Total Member Satisfaction: The Key To Health Club Profits

Pat Rigsby is the co-owner of several businesses in the fitness industry, including the Fitness Consulting Group. He also serves as an industry consultant focusing on the development of profitable personal training departments. To learn how you can improve your club’s retention, referrals and profitability, sign up for his free newsletter at www.fitnessconsultinggroup.com. Pat can be reached at [email protected].

When I first became involved in the fitness industry, member satisfaction seemed to be an afterthought. At the time, health clubs’ focus was primarily on new member sales. However, in today’s highly competitive health club market, member satisfaction represents perhaps the most powerful survival strategy. After all, everything you do to attract, maintain and expand your membership hinges upon your ability to consistently deliver your promised benefit.

A lost member is so costly that it is almost indescribable. If your average member has a lifetime value of $1,000 and you lose just one, it costs $1,000 in future receivables. You also lose the hundreds of potential dollars they represented in future up-sell opportunities of services that you could have provided them, as well as retail purchases they could have made at your juice bar.

It doesn’t end there. By losing a member, you miss out on the potential referrals they could have generated, each with similar potential lifetime values. If you have 1,000 members and lose 40 percent over the course of the year, as is the industry standard, you have potentially lost hundreds of thousands of dollars in future revenue.

It gets even worse. If you’re driving unsatisfied members away, you’re also suffering from what I call the “dissatisfied member syndrome.” Each dissatisfied member discourages, on average, 10 to 20 people from ever joining your club. This, of course, starts the whole profit-loss cycle all over again.

Replacing a lost member costs 500 percent more than keeping your current members. What that means to you is that improving member retention even 5 percent can add 10 percent, 15 percent or even 20 percent to your bottom line.

> [What you need to do]: Continue the article on health club member satisfaction from the point where it stops. The material that follows comes from a separate source.

[Stored data]

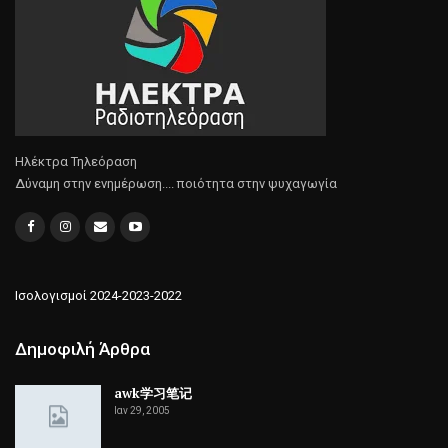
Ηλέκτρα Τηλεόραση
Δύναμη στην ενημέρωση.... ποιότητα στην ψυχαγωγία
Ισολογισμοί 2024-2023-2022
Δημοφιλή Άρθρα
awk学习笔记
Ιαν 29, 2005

---

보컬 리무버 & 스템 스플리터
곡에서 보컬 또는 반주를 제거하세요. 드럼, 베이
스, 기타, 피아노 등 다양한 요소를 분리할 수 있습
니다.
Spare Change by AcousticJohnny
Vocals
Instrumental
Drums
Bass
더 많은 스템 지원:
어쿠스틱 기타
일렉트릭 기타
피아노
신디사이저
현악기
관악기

> [Your response]:
What’s the solution to this problem? Deliver on your promises. If you promise your members great results at the point of sale, give them great results. If you promise to stay in contact with them and keep them motivated, do it. If you don’t give your members what you promised -- a friendly environment, great service, a helpful staff and a clean facility -- then you cannot possibly expect your members to buy the other things that you offer, let alone remain loyal to your club and refer you to their friends, family, clients, patients and associates.

Here are six tips to turn the tables on attrition and lost revenue and achieve total member satisfaction:

  • Instead of giving new members an introductory session with a personal trainer that is just a disguised sales session, use this session to provide information of value that will help them achieve their desired results.
  • Stay in touch with your members through an e-mail newsletter.
  • Consider sending members cards around the holidays and thank-you cards after they join.
  • Keep your club clean, and teach your front-desk staff to greet members by name.
  • If your trainers work the floor, have them actually help members instead of just hounding members to buy personal training packages.
  • Offer free monthly seminars designed to educate and motivate your members.

These tips are just a start, but any of them will move you in the right direction toward better retention and total member satisfaction.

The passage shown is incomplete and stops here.